Meet the Breed: Work It!
The active and attractive Australian Shepherd tackles any task with skill and joy.
Kim Campbell Thornton
When 19th-century American ranchers in what was then the Wild West imported hardy Australian sheep to improve their flocks, they got something extra. The sheep were accompanied by Basque shepherds who had immigrated to Australia; the shepherds brought along their talented canine aides de camp. The shepherds’ little blue herding dogs helped to change the face of the West. They developed into what is today known as the Australian Shepherd, a nod to their ancestors’ passage from the Antipodes.
Little is known of the history of the Australian Shepherd, which, despite its name, was developed in the American West, not Australia. Possible ancestors include longhaired, bobtailed collie-type dogs from Australia; sheepdogs from Germany imported to Australia and known there as German Koolies; and herding dogs brought by Basque shepherds who came to work in the United States both before and after World War II. The dogs that became what we now know as the Australian Shepherd were selected for their working ability, not their bloodlines, so their history is as patched as their coats.
For farm and fun
At most any farm, ranch, rodeo or horse show, the Australian Shepherd could be found helping to drive and round up livestock, loading horses into chutes and trailers, and performing just about any chore that didn’t require opposable thumbs, including fetching, carrying and pulling.

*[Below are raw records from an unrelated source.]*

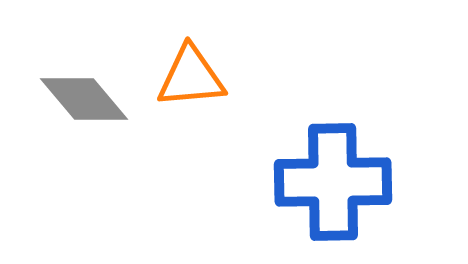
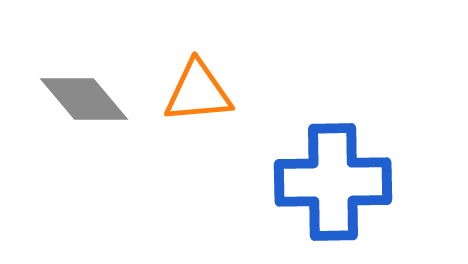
orange triangle: moved 7 px right, 15 px down
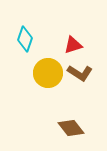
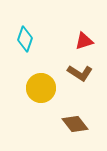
red triangle: moved 11 px right, 4 px up
yellow circle: moved 7 px left, 15 px down
brown diamond: moved 4 px right, 4 px up
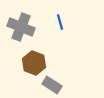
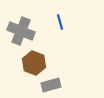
gray cross: moved 4 px down
gray rectangle: moved 1 px left; rotated 48 degrees counterclockwise
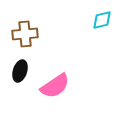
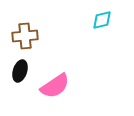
brown cross: moved 2 px down
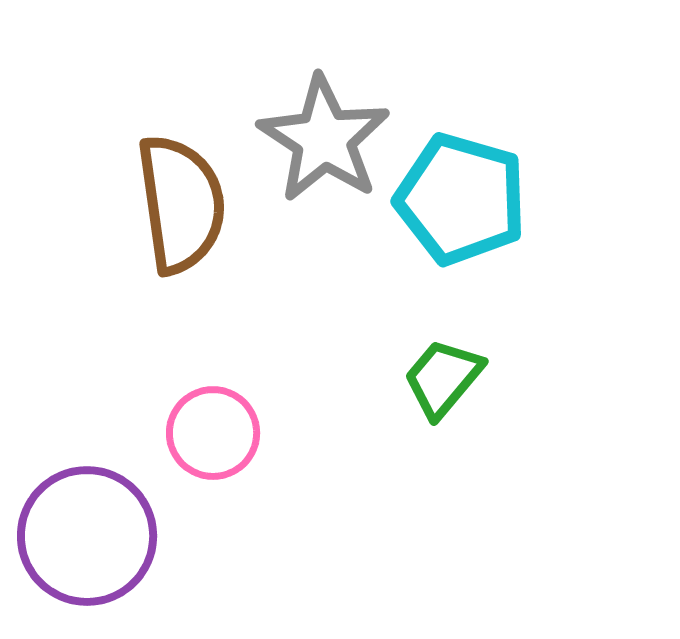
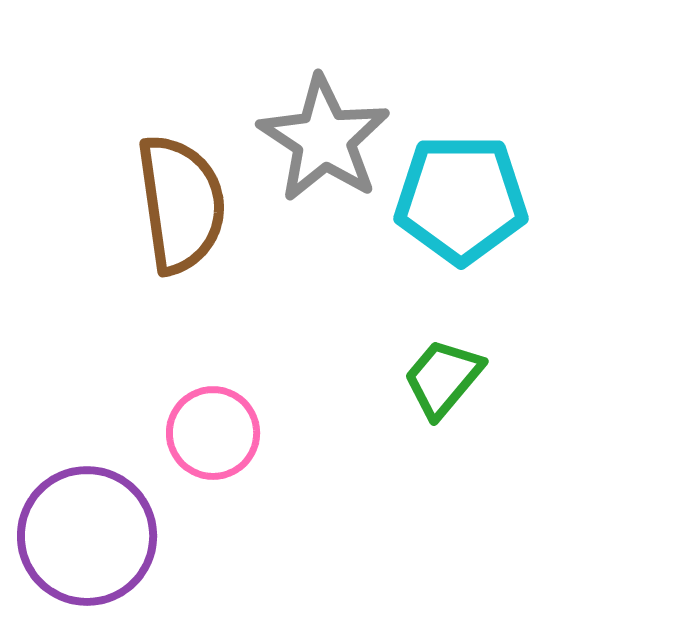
cyan pentagon: rotated 16 degrees counterclockwise
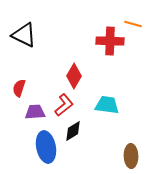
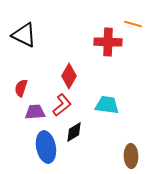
red cross: moved 2 px left, 1 px down
red diamond: moved 5 px left
red semicircle: moved 2 px right
red L-shape: moved 2 px left
black diamond: moved 1 px right, 1 px down
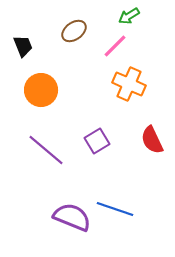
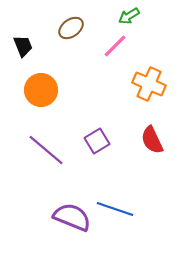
brown ellipse: moved 3 px left, 3 px up
orange cross: moved 20 px right
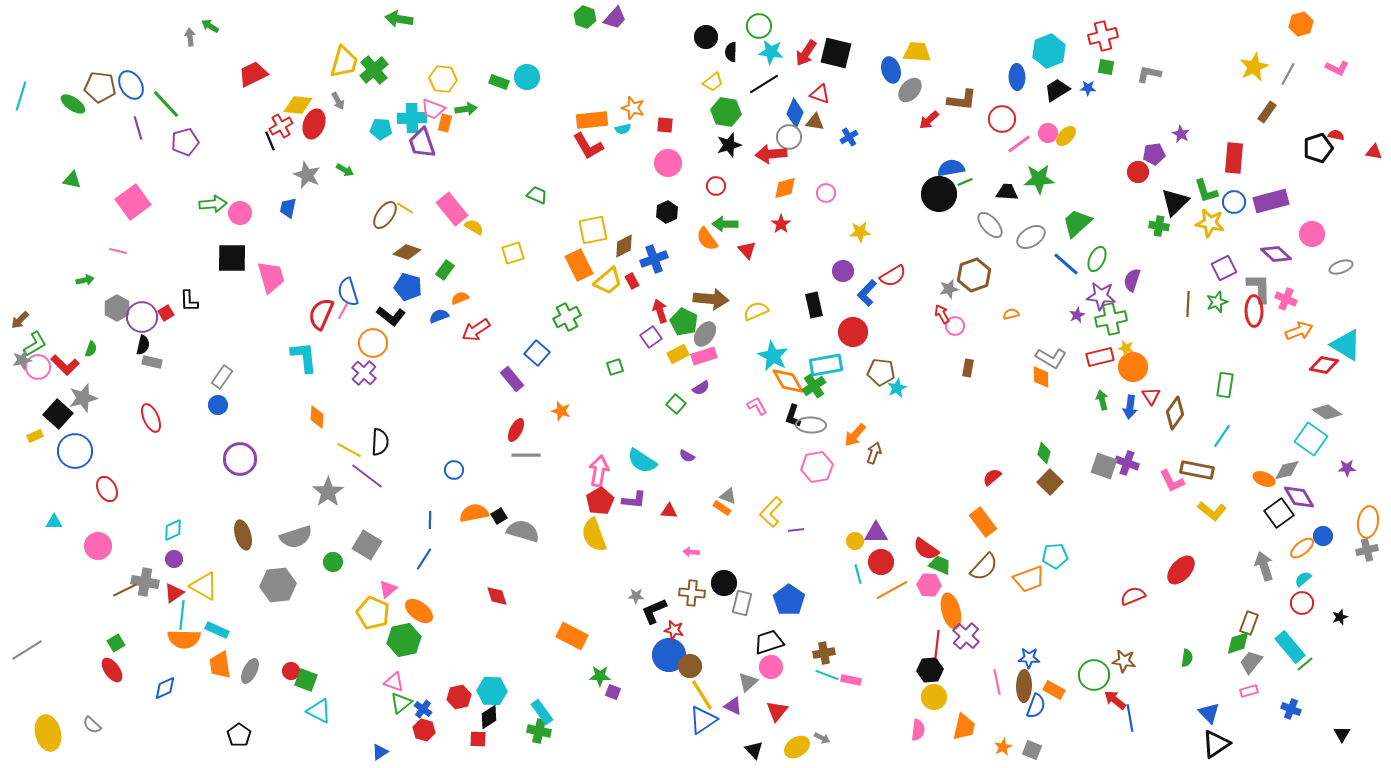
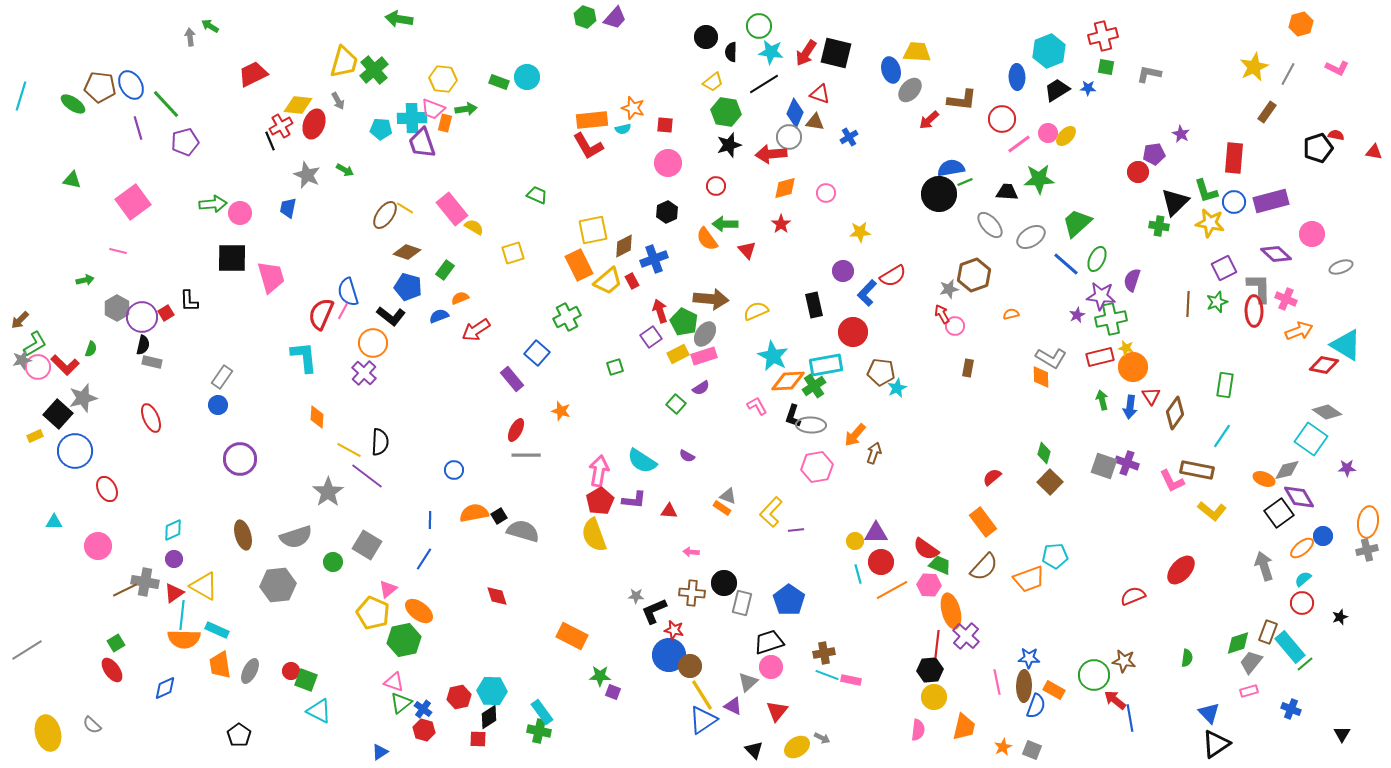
orange diamond at (788, 381): rotated 64 degrees counterclockwise
brown rectangle at (1249, 623): moved 19 px right, 9 px down
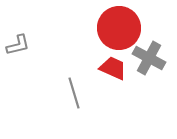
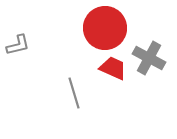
red circle: moved 14 px left
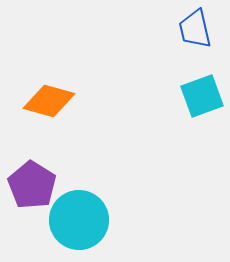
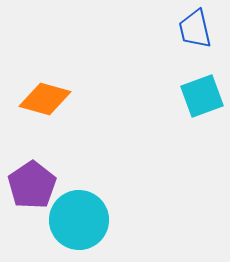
orange diamond: moved 4 px left, 2 px up
purple pentagon: rotated 6 degrees clockwise
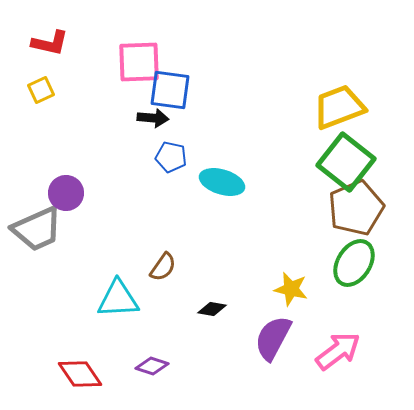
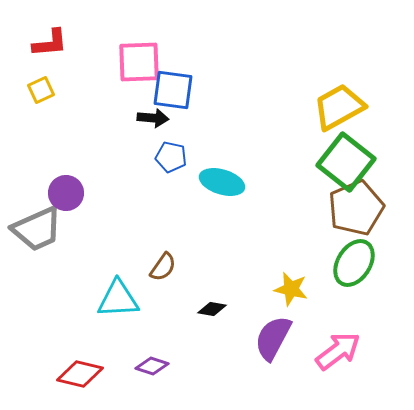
red L-shape: rotated 18 degrees counterclockwise
blue square: moved 3 px right
yellow trapezoid: rotated 8 degrees counterclockwise
red diamond: rotated 42 degrees counterclockwise
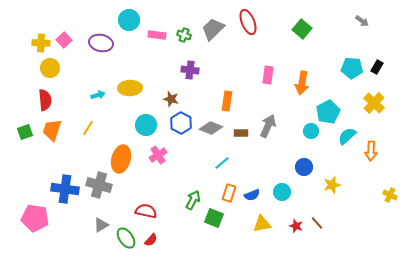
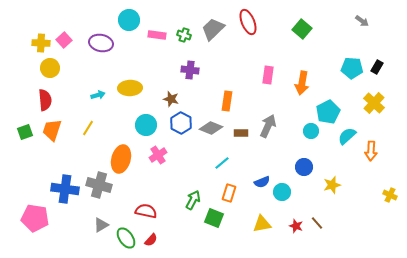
blue semicircle at (252, 195): moved 10 px right, 13 px up
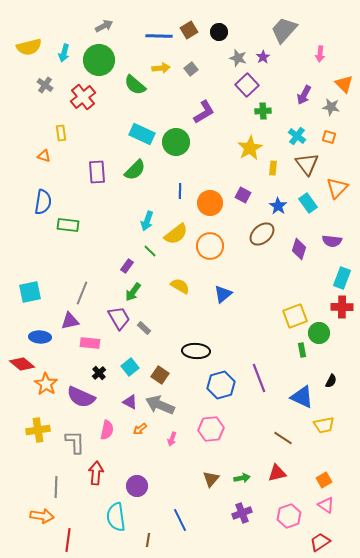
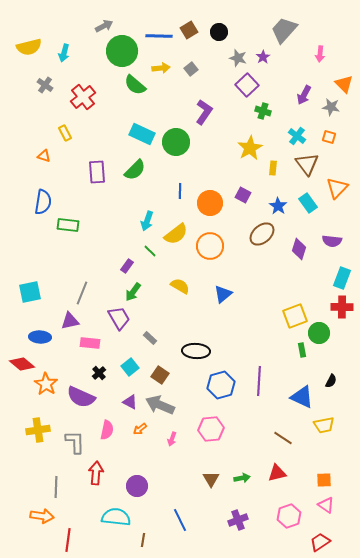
green circle at (99, 60): moved 23 px right, 9 px up
green cross at (263, 111): rotated 21 degrees clockwise
purple L-shape at (204, 112): rotated 25 degrees counterclockwise
yellow rectangle at (61, 133): moved 4 px right; rotated 21 degrees counterclockwise
gray rectangle at (144, 328): moved 6 px right, 10 px down
purple line at (259, 378): moved 3 px down; rotated 24 degrees clockwise
brown triangle at (211, 479): rotated 12 degrees counterclockwise
orange square at (324, 480): rotated 28 degrees clockwise
purple cross at (242, 513): moved 4 px left, 7 px down
cyan semicircle at (116, 517): rotated 104 degrees clockwise
brown line at (148, 540): moved 5 px left
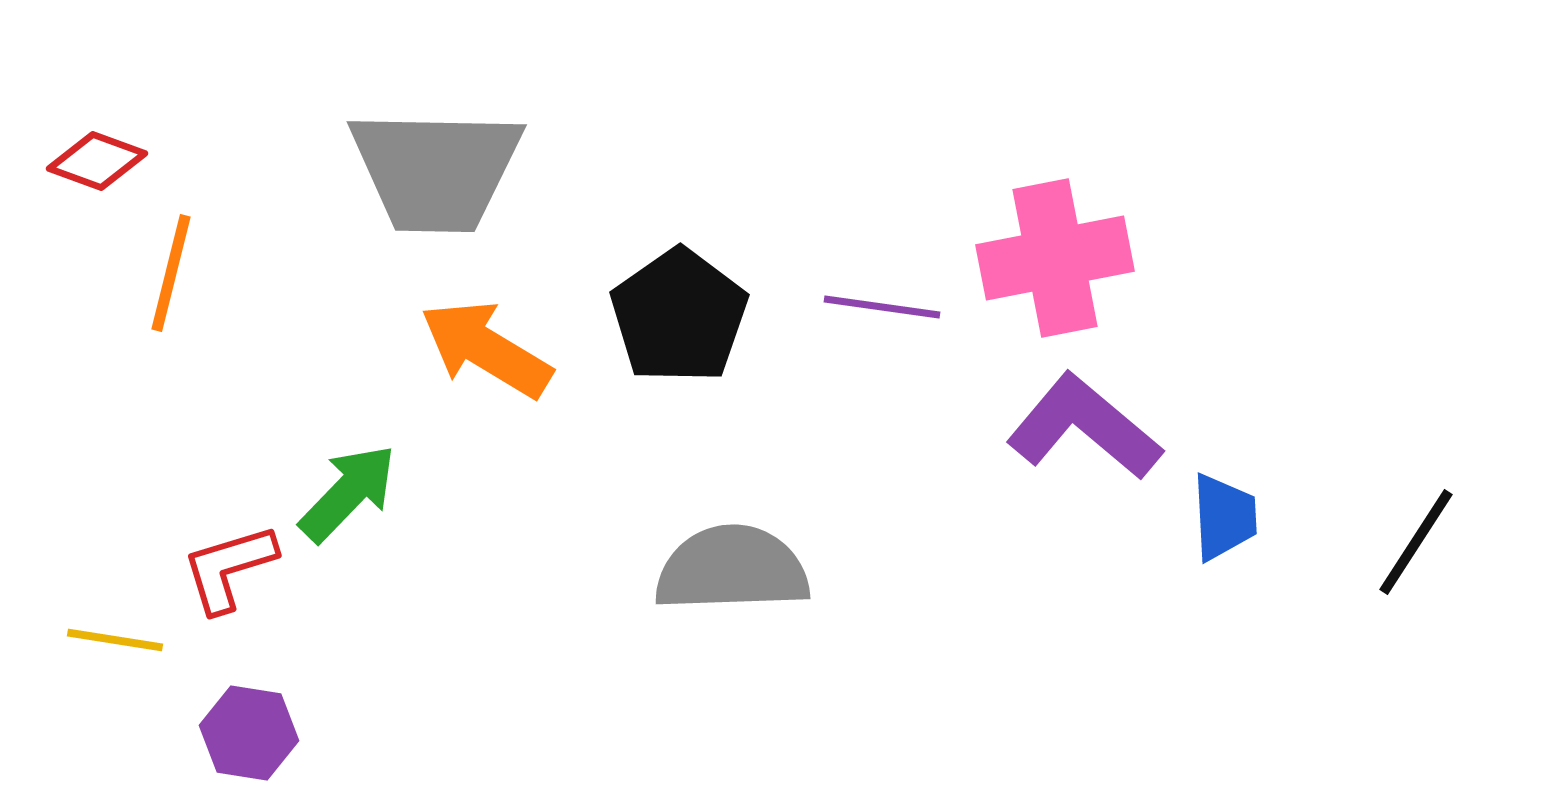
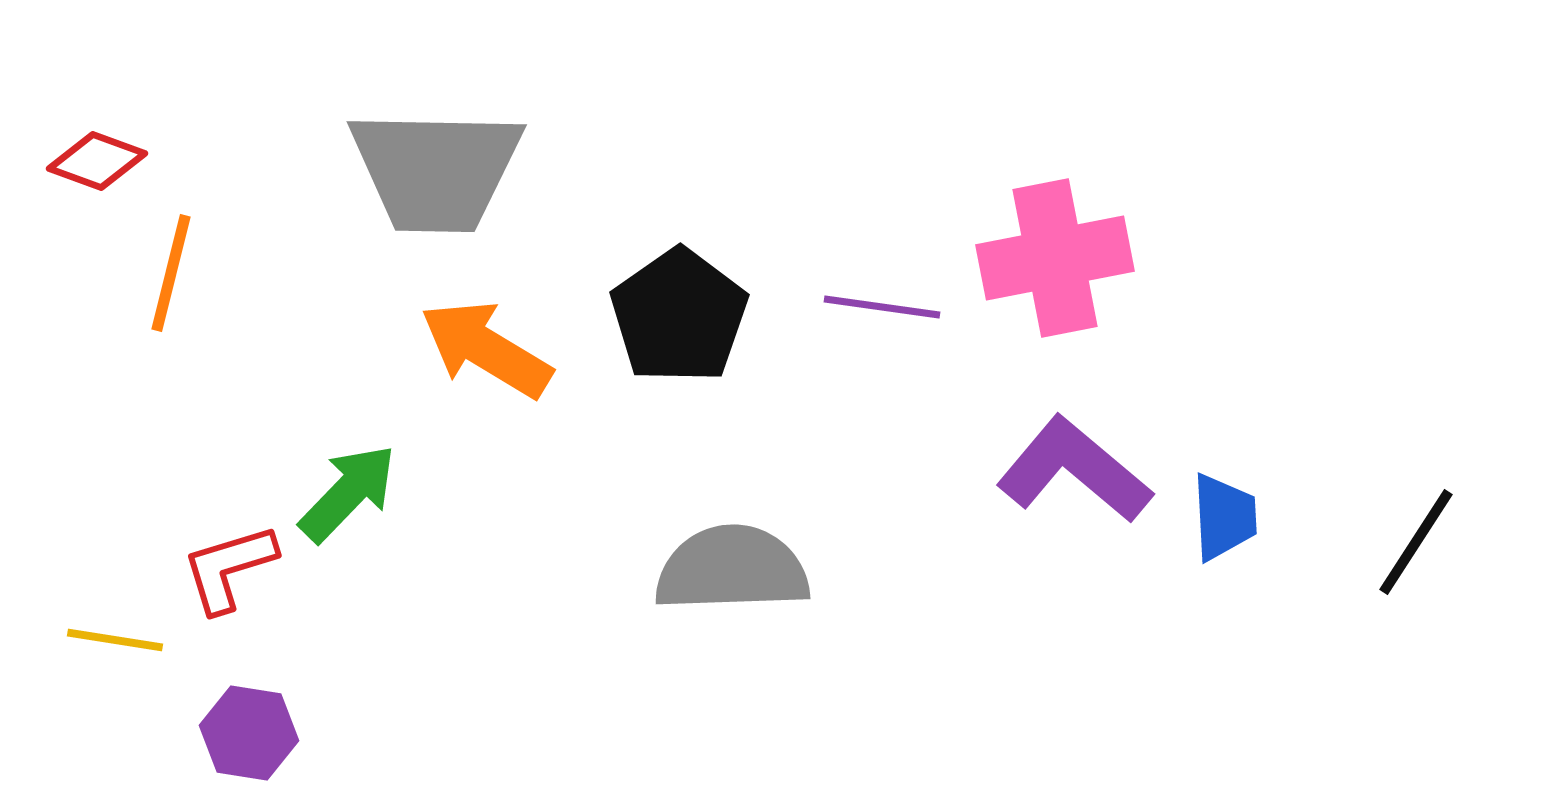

The breed’s moderate size, versatility and trainability made it an invaluable working dog, capable of herding ducks, geese, sheep, goats and all types of cattle.
The Aussie’s intelligence also made it a great entertainer. In the 1950s and into the 1960s, Australian Shepherds Shorty and Queenie, trained by Jay Sisler, were part of Sisler’s performing-dog act, which included appearances at the Calgary Stampede and Madison Square Garden. They also starred in two Disney productions: Stub: The Best Cowdog in the West (1974) and Run, Appaloosa, Run (1966). Thanks to YouTube, Sisler and his dogs can still be seen performing amazing tricks, including jumping rope, doing handstands and playing leapfrog.
An offshoot of the National Stockdog Registry, the Australian Shepherd Club of America was established in 1957 to register members of the breed. Today, it’s the largest single-breed registry in existence, with more than 165,000 dogs in its studbook. It also sanctions conformation shows and titles for ASCA-registered Aussies, and records points and titles for Aussies competing in ASCA agility, obedience, rally, tracking and stock dog events.